Pittman worked 28 years in college coaching without an agent. A friend named Brandon Adams, who lives in Fayetteville, recommended Henry to him this fall.
“I talked to Judy one night on my way home from work,” Pittman said. “It was pretty late. The way she is and the way she talked and the people that she felt like she knew that she could get in contact with about the Arkansas job, I felt like it was my only chance that I could get the job. To be perfectly 100% honest, without Judy Henry, I don’t believe there’s any way in the world I would have got this job.”
Pittman said when they hung up, Henry went to work.
“I guess she was sort of like the team we want to be — she was relentless,” Pittman said. “And the next thing I know, I’m involved, which I certainly wasn’t before. She believed in me, and I could feel it on the phone.”
Yurachek; deputy athletic director Jon Fagg; and Steve Cox, a UA board of trustee member and ex-Arkansas kicker, comprised the three-man search team. While Pittman’s name came up early in the search — with the weighty backing of a large group of former Razorback offensive linemen — the trio flew from the East Coast to the Gulf Coast to the Pacific Northwest interviewing candidates while Pittman, in his fourth season with the Georgia Bulldogs, was preparing for an appearance in the SEC Championship Game.
Henry stayed on the offensive for Pittman and caught Yurachek’s ear.
“Obviously, Judy has a passion for the state of Arkansas and understands the state and the University of Arkansas and understands her client,” Yurachek said. “She thought Sam would be a great fit for a head coach at the University of Arkansas.
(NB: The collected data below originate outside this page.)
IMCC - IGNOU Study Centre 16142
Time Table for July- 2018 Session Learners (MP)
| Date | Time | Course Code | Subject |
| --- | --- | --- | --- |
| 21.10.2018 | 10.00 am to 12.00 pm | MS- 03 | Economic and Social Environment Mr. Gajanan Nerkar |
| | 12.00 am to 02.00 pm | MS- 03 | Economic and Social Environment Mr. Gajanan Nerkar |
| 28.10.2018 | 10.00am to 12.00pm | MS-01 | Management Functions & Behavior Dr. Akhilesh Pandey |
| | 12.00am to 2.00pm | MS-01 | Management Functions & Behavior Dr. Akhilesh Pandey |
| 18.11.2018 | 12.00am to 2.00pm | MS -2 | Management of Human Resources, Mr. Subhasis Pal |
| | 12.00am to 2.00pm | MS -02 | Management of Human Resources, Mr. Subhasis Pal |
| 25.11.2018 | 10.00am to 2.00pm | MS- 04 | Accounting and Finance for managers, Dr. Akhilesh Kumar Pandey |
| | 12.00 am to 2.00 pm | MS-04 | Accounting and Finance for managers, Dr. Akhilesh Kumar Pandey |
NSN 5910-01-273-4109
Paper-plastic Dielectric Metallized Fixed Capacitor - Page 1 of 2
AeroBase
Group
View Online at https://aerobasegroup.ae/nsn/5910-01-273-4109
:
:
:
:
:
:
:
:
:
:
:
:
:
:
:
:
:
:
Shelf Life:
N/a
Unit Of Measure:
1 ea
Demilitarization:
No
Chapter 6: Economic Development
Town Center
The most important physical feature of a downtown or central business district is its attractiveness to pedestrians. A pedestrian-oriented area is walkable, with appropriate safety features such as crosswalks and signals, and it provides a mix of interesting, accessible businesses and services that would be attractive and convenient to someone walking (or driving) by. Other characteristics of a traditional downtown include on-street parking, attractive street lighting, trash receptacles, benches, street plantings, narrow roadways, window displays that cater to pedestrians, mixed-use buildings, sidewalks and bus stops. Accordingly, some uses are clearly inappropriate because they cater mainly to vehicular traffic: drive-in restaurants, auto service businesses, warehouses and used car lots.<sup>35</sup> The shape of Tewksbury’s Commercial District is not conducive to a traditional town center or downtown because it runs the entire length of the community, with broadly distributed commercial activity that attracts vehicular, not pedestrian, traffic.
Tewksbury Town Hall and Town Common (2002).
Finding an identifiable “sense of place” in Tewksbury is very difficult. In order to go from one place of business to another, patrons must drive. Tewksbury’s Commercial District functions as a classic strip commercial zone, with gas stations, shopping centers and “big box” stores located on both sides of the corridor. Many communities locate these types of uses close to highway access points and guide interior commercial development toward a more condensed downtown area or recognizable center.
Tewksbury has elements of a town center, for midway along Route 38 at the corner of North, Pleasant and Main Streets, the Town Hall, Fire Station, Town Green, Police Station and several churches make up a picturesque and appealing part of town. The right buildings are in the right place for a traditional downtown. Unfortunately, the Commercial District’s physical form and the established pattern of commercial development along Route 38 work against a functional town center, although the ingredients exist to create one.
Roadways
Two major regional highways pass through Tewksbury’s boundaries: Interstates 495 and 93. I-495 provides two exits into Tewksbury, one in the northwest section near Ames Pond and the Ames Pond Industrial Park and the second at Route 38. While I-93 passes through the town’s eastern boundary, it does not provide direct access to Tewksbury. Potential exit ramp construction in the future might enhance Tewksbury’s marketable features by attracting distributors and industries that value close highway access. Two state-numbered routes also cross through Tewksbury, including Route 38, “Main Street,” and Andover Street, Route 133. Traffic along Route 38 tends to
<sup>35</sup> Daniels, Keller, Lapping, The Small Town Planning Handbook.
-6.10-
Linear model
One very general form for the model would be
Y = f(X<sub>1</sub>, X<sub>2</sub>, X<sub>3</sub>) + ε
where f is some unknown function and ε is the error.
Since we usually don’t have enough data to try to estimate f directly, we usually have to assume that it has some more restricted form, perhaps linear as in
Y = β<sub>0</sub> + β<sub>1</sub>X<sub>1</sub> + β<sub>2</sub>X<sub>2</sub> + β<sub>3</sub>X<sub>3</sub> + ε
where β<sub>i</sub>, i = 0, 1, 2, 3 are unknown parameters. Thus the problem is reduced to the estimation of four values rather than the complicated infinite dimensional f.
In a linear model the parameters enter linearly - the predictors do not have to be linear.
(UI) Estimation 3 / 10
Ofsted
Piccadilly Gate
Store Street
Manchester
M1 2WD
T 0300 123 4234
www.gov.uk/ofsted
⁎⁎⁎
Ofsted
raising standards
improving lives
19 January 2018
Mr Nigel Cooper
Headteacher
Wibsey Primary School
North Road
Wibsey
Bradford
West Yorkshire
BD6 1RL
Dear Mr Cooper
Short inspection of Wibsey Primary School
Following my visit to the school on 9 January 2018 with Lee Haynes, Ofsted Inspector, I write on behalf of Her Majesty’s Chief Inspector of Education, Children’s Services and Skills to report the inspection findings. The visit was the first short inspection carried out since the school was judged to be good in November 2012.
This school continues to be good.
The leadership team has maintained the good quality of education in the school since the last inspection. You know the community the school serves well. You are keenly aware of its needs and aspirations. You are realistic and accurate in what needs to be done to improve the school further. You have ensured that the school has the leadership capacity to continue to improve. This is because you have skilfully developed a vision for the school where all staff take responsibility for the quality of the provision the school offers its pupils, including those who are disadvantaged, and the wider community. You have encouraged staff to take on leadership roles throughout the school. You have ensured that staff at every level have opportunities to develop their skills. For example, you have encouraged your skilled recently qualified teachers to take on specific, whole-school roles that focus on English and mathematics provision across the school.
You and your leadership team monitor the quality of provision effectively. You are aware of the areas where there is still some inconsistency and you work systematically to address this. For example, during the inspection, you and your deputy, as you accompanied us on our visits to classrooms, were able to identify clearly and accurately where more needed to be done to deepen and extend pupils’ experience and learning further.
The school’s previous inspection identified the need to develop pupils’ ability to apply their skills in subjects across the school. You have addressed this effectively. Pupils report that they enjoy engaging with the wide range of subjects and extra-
“She was persistent in continuing to keep his name in front of me and on my mind. But she wasn’t … overzealous. She did it in the right manner. It wasn’t like every day she was calling and pounding me. She picked her moments and her spots to make sure that Sam was always kind of on our list.”
Henry said Yurachek was receptive from the start.
“From my perspective it was a win, win, win, win all the way around the circle,” she said. “There was no downside. That’s what I tried to convey to everybody, including Hunter, that this was a positive. A 360-degree positive. There was not a downside for the UA, not a downside for Sam and Jamie.”
The day after Georgia’s loss to No. 1 LSU in Atlanta, the search team huddled with Pittman and came to an agreement.
Henry said Pittman, who was low-key effusive and fighting back tears at the same time during his introductory news conference, is authentic.
“I know that it was genuine and I know those were tears of happiness and a recognition that his hard work was being recognized, and I think his gratitude was probably shown in his tears as well,” Henry said. “He is a very gracious man, and it’s very exciting to see him interact with everybody at the university because he has a genuine respect for people, like he talked about, and the traditions and the program at Arkansas.”
Pittman signed a five-year deal that will pay him $3 million per year with an incentive structure, but also a buyout formula that would pay Pittman less money if he is fired with a record below .500.
“It was more important to Coach Pittman to earn his salary than to be paid to leave,” Henry said.
She has taken note of the exorbitant buyouts being doled out for underperforming coaches, such as Bret Bielema and Chad Morris in Arkansas’ recent past.
“There’s something wrong with that business model, the way the coaching world operates,” Henry said. “And it did not fit his work ethic. And so we wanted him to be incentivized for doing well rather than paid to go away.”
Said Pittman about the buyout language: “I’m not planning on getting fired, so I’m really not concerned about it to be honest with you.”
Pittman has logged roughly four hours of sleep per night in the two weeks since he’s accepted the Hogs’ head coaching reins, but he’s still grateful for having landed the job and having Henry working on his behalf.
“She has a very unique way of talking to people, and people listen to her,” Pittman said. “So I’ll say this, she was outstanding in the deal. And again, to reiterate, I just don’t feel like I could have gotten the job without her.”